Please go line by line through the material and copy each one containing the word "lines".

◆ ◆ ◆ ◆ ◆ ◆ ◆

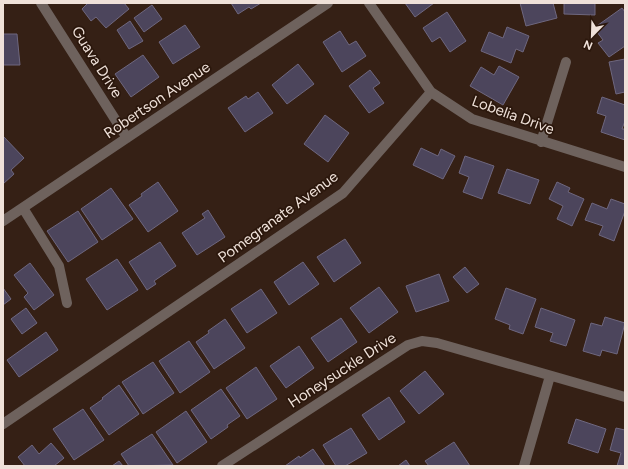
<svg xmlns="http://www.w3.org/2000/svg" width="628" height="469" viewBox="0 0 628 469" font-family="Figtree,sans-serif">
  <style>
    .building { fill: #4c455c; stroke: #6e677f }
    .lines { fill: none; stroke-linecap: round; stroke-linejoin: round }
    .minor { stroke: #6e625d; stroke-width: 10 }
    .labels { text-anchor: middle; stroke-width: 3.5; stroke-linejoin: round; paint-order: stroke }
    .street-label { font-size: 15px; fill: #efe1d9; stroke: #2b170c }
  </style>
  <rect width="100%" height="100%" fill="#352015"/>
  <path class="building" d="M88,3H124L129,9L106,28L96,17L91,21L82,9Z
    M231,3H261L251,9L249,7L238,14Z
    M405,3H434L415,17Z
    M520,3H553L557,18L526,26Z
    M564,3H595V15L564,14Z
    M152,5L162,19L144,32L134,18Z
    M622,8L625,12V46L609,57L598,43L603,40L594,28Z
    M447,12L466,41L450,52L440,37L432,42L423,28Z
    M130,21L143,41L129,49L117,30Z
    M185,25L200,47L173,64L159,42Z
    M507,27L529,36L523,52L516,49L511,63L481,51L489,32L503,38Z
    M340,31L349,45L356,41L366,56L342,72L323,42Z
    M3,34H17L20,65H3Z
    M143,55L159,77L131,97L115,74Z
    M625,59V92L616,94L609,62Z
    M298,64L314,84L287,104L272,85Z
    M499,66L519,77L503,105L470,86L481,67L494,75Z
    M370,70L380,83L373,88L384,103L369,113L349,86Z
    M258,92L273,113L245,132L228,108L246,96L248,99Z
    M602,97L625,105V121L622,129H625V140L601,132L606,116L597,113Z
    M325,115L349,133L328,162L304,144Z
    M3,136L24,158L11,170L14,174L3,184Z
    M421,148L438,156L441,149L455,156L443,179L413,165Z
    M465,156L494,166L482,199L463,192L469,177L459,173Z
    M507,169L539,180L530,204L498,193Z
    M158,182L178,211L148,232L129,205L142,196L141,194Z
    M557,182L570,188L568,192L584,199L572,226L557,219L563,206L549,199Z
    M111,188L133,219L102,240L81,209Z
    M611,199L625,204V211L614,241L599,235L603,226L585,220L592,203L607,209Z
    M208,210L225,237L197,255L182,233L205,218L202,214Z
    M78,211L98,242L68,262L47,231Z
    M345,239L361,263L334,282L317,257Z
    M160,242L176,266L154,281L156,284L147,290L129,262Z
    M117,259L138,290L107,310L86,279Z
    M303,262L319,284L289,305L274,282Z
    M30,263L54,295L34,310L24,297L28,293L14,275Z
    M465,267L479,284L467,293L453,277Z
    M439,274L449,301L416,312L406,286Z
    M379,287L398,312L369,333L350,308Z
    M3,288L11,299L3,305Z
    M506,288L536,299L523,334L509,329L510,325L495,319Z
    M261,289L277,313L247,333L231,309Z
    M26,308L37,323L22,334L11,319Z
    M541,308L575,320L566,346L550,341L553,333L535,327Z
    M605,317L625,323L617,354L602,350L600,356L583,351L591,323L602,326Z
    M341,318L357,342L328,362L311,338Z
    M225,319L245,348L214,369L196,342L209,333L208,331Z
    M46,332L58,350L19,377L7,360Z
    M189,341L210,372L180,393L159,361Z
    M299,346L314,368L286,388L270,366Z
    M153,362L174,393L143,414L122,382Z
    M256,367L277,399L247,419L226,388Z
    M425,371L444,394L419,414L400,391Z
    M119,385L139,414L109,435L90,408L103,399L102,398Z
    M221,389L240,416L227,425L228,427L211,439L191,410Z
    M389,397L405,422L379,440L362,415Z
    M83,409L104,440L74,460L53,429Z
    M186,411L207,442L177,463L156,432Z
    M576,419L606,429L598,453L568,443Z
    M351,428L367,453L345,466H336L323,445Z
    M616,428L625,430V466H617L621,453L610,450Z
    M152,434L173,465L129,466L121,454Z
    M454,442L470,466H429L425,461Z
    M51,443L64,458L54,466H25L18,457L32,445L39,454Z
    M313,449L325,466H285L299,456L300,458Z
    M406,460L410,466H398Z
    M119,461L123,466H112Z"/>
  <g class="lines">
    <path class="minor" d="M41,3L127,138
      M369,3L431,92L472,119L625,167
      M541,142L566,62
      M23,208L59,266L67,303
      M3,221L328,3
      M3,424L343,193L431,92
      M222,466L408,345L422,341L437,343L625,397
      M524,466L550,376"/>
  </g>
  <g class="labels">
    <g class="street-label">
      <text transform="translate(97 62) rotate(58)" y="5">Guava Drive</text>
      <text transform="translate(157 100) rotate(-34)" y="5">Robertson Avenue</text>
      <text transform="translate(513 115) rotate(20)" y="5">Lobelia Drive</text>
      <text transform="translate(278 217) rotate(-36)" y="5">Pomegranate Avenue</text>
      <text transform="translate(342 370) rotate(-33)" y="5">Honeysuckle Drive</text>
    </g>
  </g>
  <rect width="628" height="469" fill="none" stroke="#efe1d9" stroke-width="8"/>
  <g transform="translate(592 36) rotate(203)" stroke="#2b170c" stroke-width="3" paint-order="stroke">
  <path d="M0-3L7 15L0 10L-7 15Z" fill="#efe1d9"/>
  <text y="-6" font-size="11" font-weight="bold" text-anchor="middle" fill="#efe1d9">N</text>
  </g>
</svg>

◆ ◆ ◆ ◆ ◆ ◆ ◆

* **Task result**:
    .lines { fill: none; stroke-linecap: round; stroke-linejoin: round }
  <g class="lines">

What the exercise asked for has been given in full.